Change "Tippspiel" to "Gewinnspiel" in the records from the start through the line with "Російська влада обіцяє закрити", and return only those lines with nothing else altered.

---- Task input

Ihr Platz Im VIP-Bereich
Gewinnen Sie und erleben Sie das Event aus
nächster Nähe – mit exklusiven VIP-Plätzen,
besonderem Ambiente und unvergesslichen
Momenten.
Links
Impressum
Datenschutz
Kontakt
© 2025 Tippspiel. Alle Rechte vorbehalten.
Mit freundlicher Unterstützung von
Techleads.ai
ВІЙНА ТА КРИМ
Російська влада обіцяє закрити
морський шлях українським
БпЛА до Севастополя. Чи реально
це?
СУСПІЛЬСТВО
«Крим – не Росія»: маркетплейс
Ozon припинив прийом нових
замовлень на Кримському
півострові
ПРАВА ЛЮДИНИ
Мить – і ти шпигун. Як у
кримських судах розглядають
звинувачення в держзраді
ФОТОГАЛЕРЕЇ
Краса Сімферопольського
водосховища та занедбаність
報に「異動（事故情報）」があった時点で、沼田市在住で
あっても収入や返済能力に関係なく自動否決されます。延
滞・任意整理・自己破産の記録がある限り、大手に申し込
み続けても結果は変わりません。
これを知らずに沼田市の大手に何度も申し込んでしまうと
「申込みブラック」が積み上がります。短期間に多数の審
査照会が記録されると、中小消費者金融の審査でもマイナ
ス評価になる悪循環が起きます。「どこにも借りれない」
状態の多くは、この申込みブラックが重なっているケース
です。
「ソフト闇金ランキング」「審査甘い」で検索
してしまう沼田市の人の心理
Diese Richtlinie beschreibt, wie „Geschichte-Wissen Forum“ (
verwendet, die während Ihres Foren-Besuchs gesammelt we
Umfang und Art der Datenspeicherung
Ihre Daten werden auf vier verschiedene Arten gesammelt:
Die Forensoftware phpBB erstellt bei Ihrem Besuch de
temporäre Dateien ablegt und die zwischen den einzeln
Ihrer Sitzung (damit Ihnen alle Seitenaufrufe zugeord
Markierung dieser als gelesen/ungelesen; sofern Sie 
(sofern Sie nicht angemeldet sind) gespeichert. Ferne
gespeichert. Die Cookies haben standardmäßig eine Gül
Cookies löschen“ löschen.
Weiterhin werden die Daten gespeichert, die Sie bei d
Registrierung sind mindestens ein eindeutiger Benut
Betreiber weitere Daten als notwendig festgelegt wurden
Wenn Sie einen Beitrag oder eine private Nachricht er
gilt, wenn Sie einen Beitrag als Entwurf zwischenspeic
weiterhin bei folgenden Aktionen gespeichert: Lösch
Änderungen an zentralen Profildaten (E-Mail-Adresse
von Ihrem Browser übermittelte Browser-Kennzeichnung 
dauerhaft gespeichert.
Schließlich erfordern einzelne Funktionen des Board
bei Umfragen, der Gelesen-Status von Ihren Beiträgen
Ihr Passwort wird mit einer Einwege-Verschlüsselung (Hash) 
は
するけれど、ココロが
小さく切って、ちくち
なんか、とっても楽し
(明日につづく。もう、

--------

• [Expected answer]
Ihr Platz Im VIP-Bereich
Gewinnen Sie und erleben Sie das Event aus
nächster Nähe – mit exklusiven VIP-Plätzen,
besonderem Ambiente und unvergesslichen
Momenten.
Links
Impressum
Datenschutz
Kontakt
© 2025 Gewinnspiel. Alle Rechte vorbehalten.
Mit freundlicher Unterstützung von
Techleads.ai
ВІЙНА ТА КРИМ
Російська влада обіцяє закрити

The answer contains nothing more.